• PROBLEM TO WORK ON: Could you format the text read from all the records below as a JSON list of strings, one string per line, with blank lines dropped? Leave the pictures out of your answer.

• RECORDS FOR THE TASK:
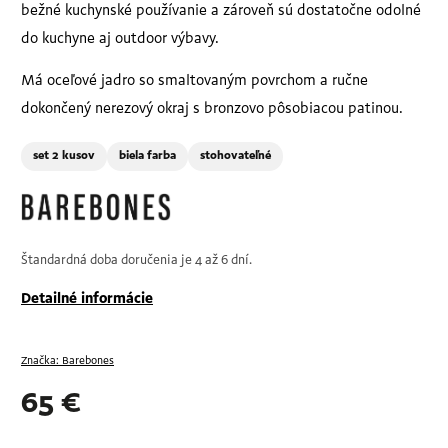
bežné kuchynské používanie a zároveň sú dostatočne odolné
do kuchyne aj outdoor výbavy.
Má oceľové jadro so smaltovaným povrchom a ručne
dokončený nerezový okraj s bronzovo pôsobiacou patinou.
set 2 kusov
biela farba
stohovateľné
Štandardná doba doručenia je 4 až 6 dní.
Detailné informácie
Značka:
Barebones
65 €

• YOUR SOLUTION:
[
  "bežné kuchynské používanie a zároveň sú dostatočne odolné",
  "do kuchyne aj outdoor výbavy.",
  "Má oceľové jadro so smaltovaným povrchom a ručne",
  "dokončený nerezový okraj s bronzovo pôsobiacou patinou.",
  "set 2 kusov",
  "biela farba",
  "stohovateľné",
  "Štandardná doba doručenia je 4 až 6 dní.",
  "Detailné informácie",
  "Značka:",
  "Barebones",
  "65 €"
]